Santa Clarita Valley Sheriff’s Station officials regularly receive unused or outdated prescriptions in their drug drop-off bins outside the Sheriff’s Station on Magic Mountain Parkway in Valencia.
“Three recycled U.S. Post Office mailboxes are lined up in front of the Sheriff’s Station,” said Deputy Josh Dubin of the station’s Crime Prevention Unit. “Each bin is labeled to receive a different drug-related item: illegal drugs in the center, prescription medications on the right and an oversized box for biohazards and needles on the left.”
Deputies collect about 400 pounds of drugs each week, Dubin said.
Although last week, deputies received more than the usual collection of expired prescriptions.
In one of numerous containers collected when the bins were emptied last week, deputies found a prescription pill bottle filled with jeweled family heirlooms, instead of the usual medications.

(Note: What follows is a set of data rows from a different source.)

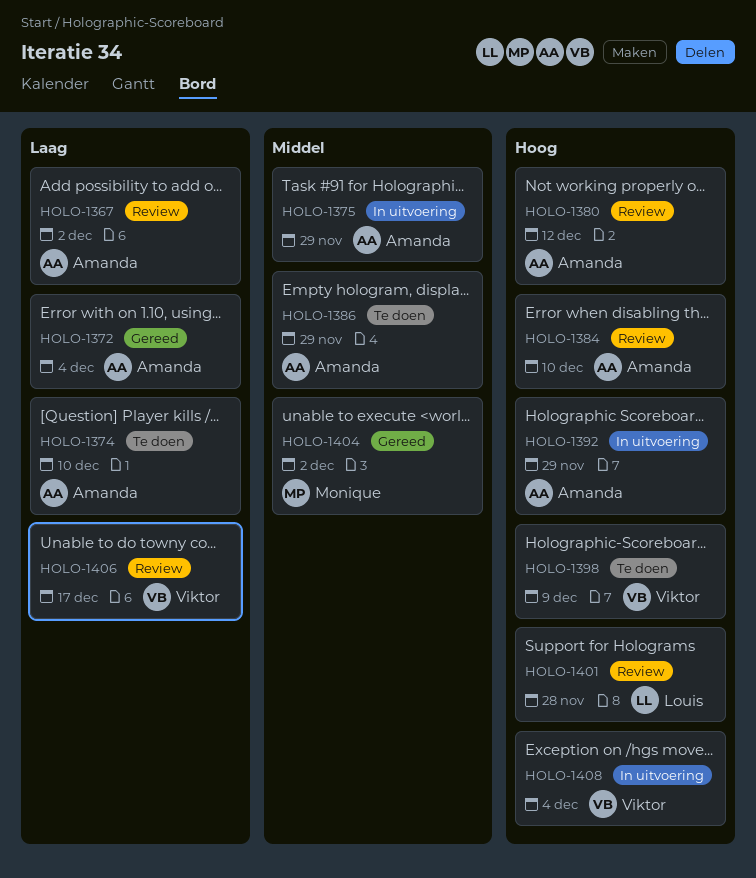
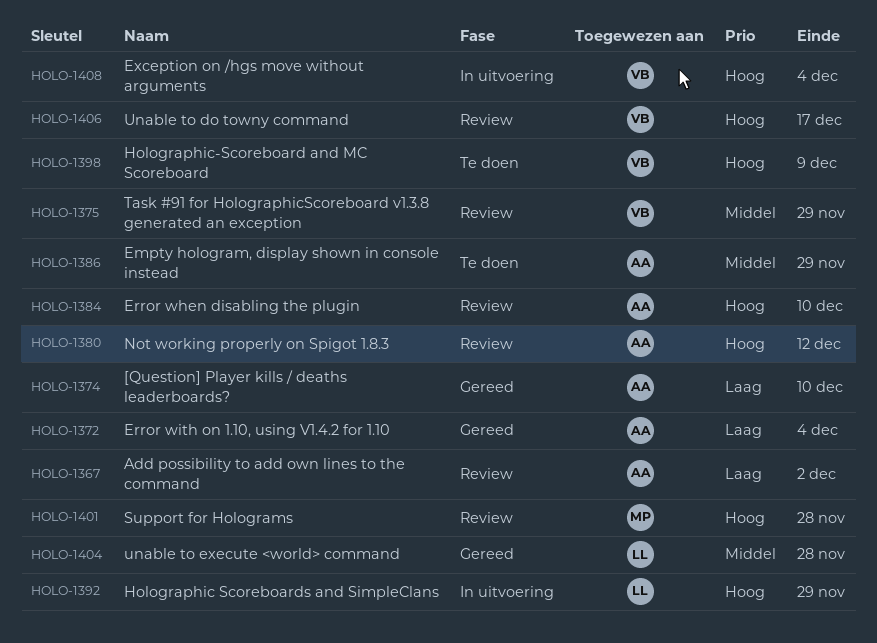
HOLO-1374, status: Te doen -> Gereed
HOLO-1375, status: In uitvoering -> Review
HOLO-1375, owner: Amanda -> Viktor
HOLO-1392, owner: Amanda -> Louis
HOLO-1401, owner: Louis -> Monique
HOLO-1404, owner: Monique -> Louis
HOLO-1404, due: Dec 2 -> Nov 28
HOLO-1406, priority: Laag -> Hoog

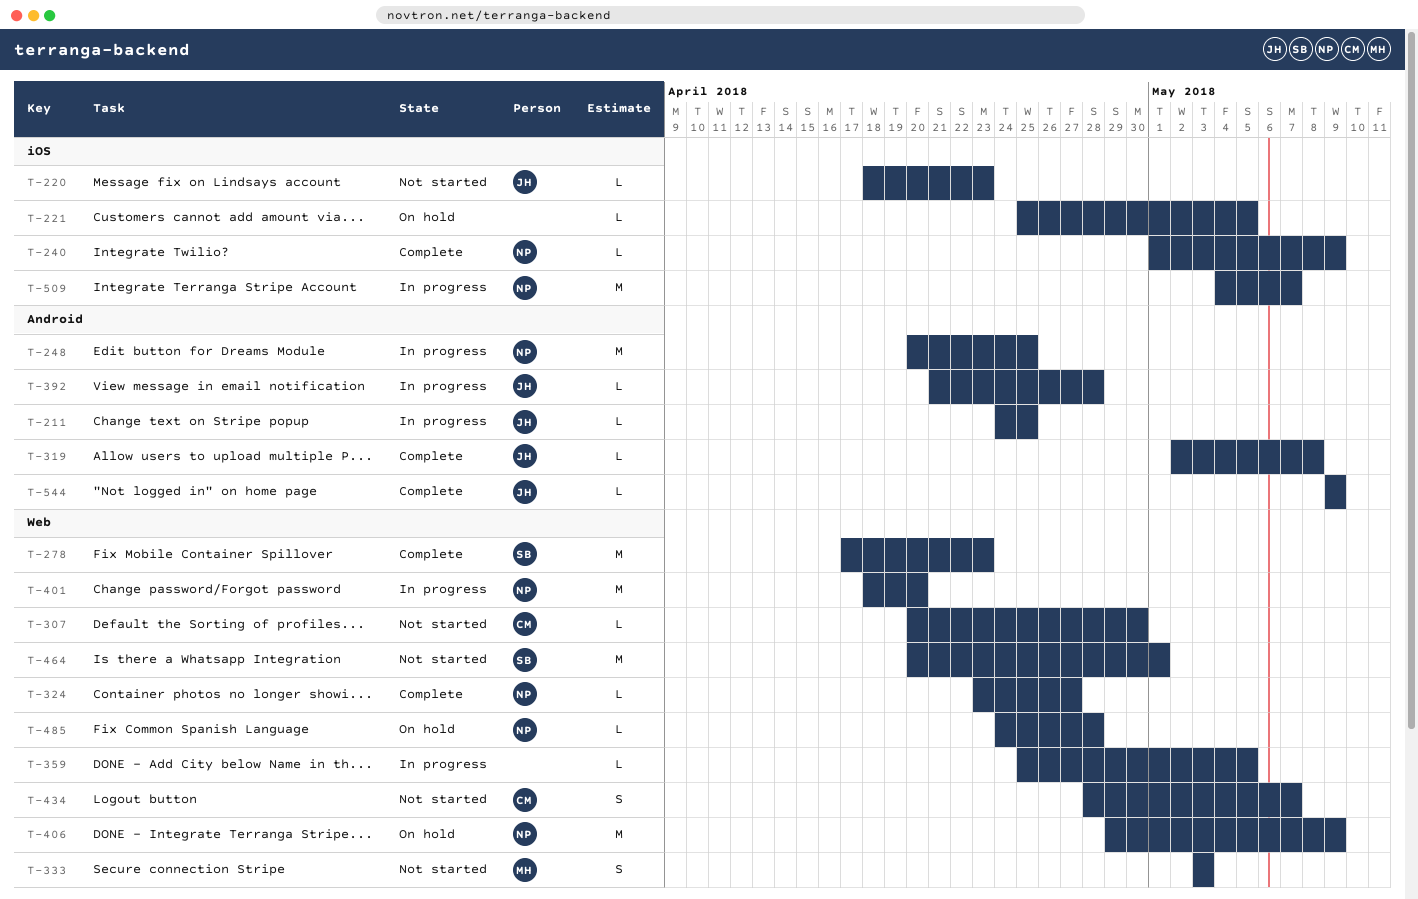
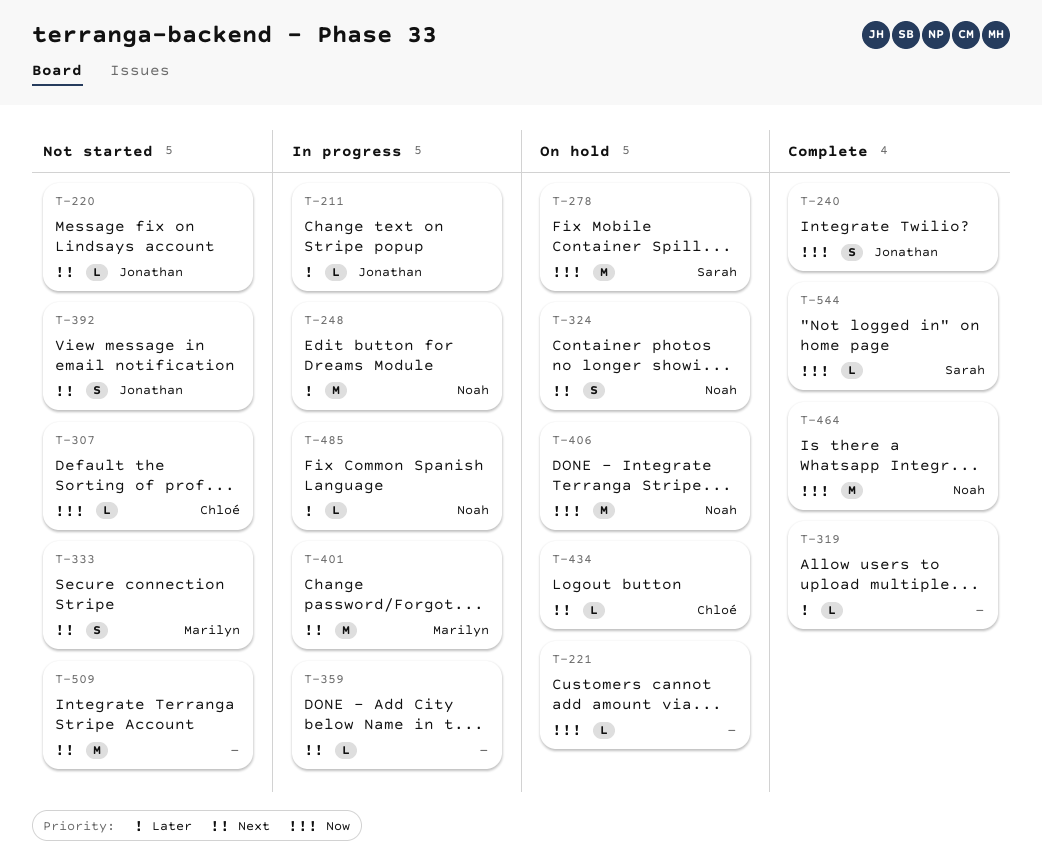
T-240, owner: Noah -> Jonathan
T-240, estimate: L -> S
T-278, status: Complete -> On hold
T-319, owner: Jonathan -> none
T-324, status: Complete -> On hold
T-324, estimate: L -> S
T-392, status: In progress -> Not started
T-392, estimate: L -> S
T-401, owner: Noah -> Marilyn
T-434, status: Not started -> On hold
T-434, estimate: S -> L
T-464, status: Not started -> Complete
T-464, owner: Sarah -> Noah
T-485, status: On hold -> In progress
T-509, status: In progress -> Not started
T-509, owner: Noah -> none
T-544, owner: Jonathan -> Sarah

“Through the course of looking for the proper owner, a detective with the station’s Narcotics Unit learned that the previous owner of the prescription had died,” Dubin said.
The detective was then able to track down the deceased man’s son, a 46-year-old university professor in San Diego, who asked to remain anonymous.
After the man was able to describe the jewelry, the detective learned it had great sentimental value to the man.
It just so happened Sgt. Bob Wachsmuth of the Juvenile Intervention Unit, or J-Team, which focuses on drug-related offenses in the Santa Clarita Valley was going to San Diego, and volunteered to personally deliver the lost heirlooms.
Wachsmuth reunited the wayward jewelry with a grateful heir Friday.
“This is a great example of how Santa Clarita Valley Sheriff’s Station deputies were able to work together and help the community we serve,” Dubin said. “Our work is more than just violations and arrests, it’s about making a positive difference in the Santa Clarita Valley.”